I wrote my earlier answer from a mobile. This didn't look nice and even included a wrong statement. My apologies if this caused any confusion.
The binary case
Before we start, fix some notation. We use the superscript to enumerate elements $x^i$ in a dataset, and use the subscript $x_i$ to refer to coordinates of points.
Firstly, note that it is sufficient to prove existence of an $\alpha$ that ensures $\| K \alpha - y \|_2^2 = 0$ for all datasets of distinct points $X = \{x^i\}_{i=1}^m$. This is true because $y^i = y^j \iff x^i = x^j$.
If the kernel matrix $K$ is positive definite, such $\alpha$ certainly exists: Simply choose $\alpha = K^{-1}y$.
Thus, it is sufficient to prove that the kernel matrix $K$ is positive definite for all datasets of distinct points $\{x^i\}_{i=1}^m$. To prove this, we use a result on the feature map $\phi$ of a kernel.
Lemma: If the feature map $\phi$ maps any set of distinct points $\{x^i\}_{i=1}^m$ to a set of linearly independent points $\{\phi(x^i)\}_{i=1}^m$, then the kernel matrix is positive definite for any such set.
Proof: Suppose instead that the kernel matrix was not positive definite for some choice of distinct points $X = \{x^i\}_{i=1}^m$. Then, there exists $v \in \mathbb{R}^m$ with $v^\top K v = v^\top \Phi \Phi^\top v = 0$, where we denote $\Phi$ for the feature map matrix corresponding to $X$. But this implies that $\| \Phi^\top v \|^2 = \| \sum_{i=1}^m v_i \phi(x^i) \|^2 = 0$, so the set $\{ \phi(x^i) \}_{i=1}^m$ cannot be linearly independent, a contradiction.

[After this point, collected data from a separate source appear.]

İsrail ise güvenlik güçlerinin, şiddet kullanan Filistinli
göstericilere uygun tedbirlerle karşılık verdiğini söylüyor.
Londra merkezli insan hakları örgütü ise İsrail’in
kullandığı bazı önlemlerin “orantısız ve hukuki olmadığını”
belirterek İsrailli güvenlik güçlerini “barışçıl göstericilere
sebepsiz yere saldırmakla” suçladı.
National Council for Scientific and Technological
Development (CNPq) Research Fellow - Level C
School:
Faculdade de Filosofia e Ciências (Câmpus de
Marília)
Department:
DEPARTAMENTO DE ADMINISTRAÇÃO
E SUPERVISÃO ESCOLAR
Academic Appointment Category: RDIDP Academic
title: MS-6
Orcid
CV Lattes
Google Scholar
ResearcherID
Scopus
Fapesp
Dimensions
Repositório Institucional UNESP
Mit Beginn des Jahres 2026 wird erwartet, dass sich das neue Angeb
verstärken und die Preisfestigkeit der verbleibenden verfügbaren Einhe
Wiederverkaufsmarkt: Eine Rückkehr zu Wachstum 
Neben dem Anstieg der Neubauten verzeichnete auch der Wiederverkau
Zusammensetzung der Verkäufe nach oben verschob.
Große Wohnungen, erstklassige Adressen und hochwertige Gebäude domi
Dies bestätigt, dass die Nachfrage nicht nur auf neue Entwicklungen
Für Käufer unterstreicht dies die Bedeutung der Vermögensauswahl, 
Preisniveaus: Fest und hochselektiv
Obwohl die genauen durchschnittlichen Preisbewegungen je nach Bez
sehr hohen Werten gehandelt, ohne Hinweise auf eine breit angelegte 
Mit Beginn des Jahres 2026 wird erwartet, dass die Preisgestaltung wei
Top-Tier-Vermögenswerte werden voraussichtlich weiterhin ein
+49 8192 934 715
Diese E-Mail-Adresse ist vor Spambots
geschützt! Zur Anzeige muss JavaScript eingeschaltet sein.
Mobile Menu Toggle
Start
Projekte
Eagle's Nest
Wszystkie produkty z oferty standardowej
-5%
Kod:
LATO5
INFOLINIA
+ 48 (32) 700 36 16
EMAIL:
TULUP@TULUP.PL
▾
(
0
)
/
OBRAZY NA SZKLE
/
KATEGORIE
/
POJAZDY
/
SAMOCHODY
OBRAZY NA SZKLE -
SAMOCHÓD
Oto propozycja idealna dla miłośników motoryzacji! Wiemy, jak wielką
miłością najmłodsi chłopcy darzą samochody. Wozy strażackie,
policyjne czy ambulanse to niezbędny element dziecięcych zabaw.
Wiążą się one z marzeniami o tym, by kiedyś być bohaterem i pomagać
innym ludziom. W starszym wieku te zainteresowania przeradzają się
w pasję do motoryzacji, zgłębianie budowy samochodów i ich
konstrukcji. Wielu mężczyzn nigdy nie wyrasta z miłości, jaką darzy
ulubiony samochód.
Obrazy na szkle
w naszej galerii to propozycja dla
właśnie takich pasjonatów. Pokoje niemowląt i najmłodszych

But what is the feature map of the kernel $k$? We use the product structure of $k$ to get a feature map as $$ \phi(x) = \otimes_{i=1}^n \phi_i(x)$$ where each $\phi_i(x) := (1,x_i,1-x_i)$ is a valid feature map for the kernel restricted to the $i$-th axis.
Note that each $\phi_i$ does map distinct inputs to linearly independent vectors, since $\phi_i(1) = (1,1,0) \neq (1,0,1) = \phi_i(0)$ holds for all $i$. This can be used to say something about the tensor product $\phi$ as well.
Lemma: For any set of distinct points $\{x^i\}_{i=1}^m \subset \{0,1\}^n$ the set $\{ \phi(x^i) \}_{i=1}^m$ is linearly independent.
Proof: Recall that if for all $j \in [n]$ the set $B_j$ is a basis for the vector space $V_j$, then the tensor products of basis vectors $B’ = \{ \otimes_{j=1}^n b_j : b_j \in B_j \}$, is a basis for the tensor product space $V’ = \otimes_{j=1}^n V_j$. In our setting, we have $B_j = \{ \phi_j(0), \phi_j(1) \}$. This implies that $B’ = \{ \phi(x) : x \in \{0,1\}^n \}$ contains linearly independent vectors. In particular, we conclude that for any set of distinct points $\{x^i\}_{i=1}^m$ the set $\{ \phi(x^i) \}_{i=1}^m$ is linearly independent (since it is a subset of $B’$).
This shows that the kernel matrix is indeed positive definite for any set of distinct points.
The general case
To see that this is not true for $\mathcal{X} = \mathbb{R}^n$ even when $n=1$, it is sufficient to find a set of distinct points with a kernel matrix that is singular. Then, simply choose some $y$ from the orthogonal complement of its image. This makes is impossible to solve $K \alpha = y$.
Since $\phi(x) = (1,x,1-x)$, we see that the feature space of the kernel is $3$-dimensional. Consequently, there must exist $4$ distinct points in $\mathbb{R}$ such that the feature matrix $\Phi \in \mathbb{R}^{4 \times 3}$ has rank $3$. The same will then hold for the kernel matrix $K = \Phi \Phi^\top$, so that a suitable $y$ certainly exists.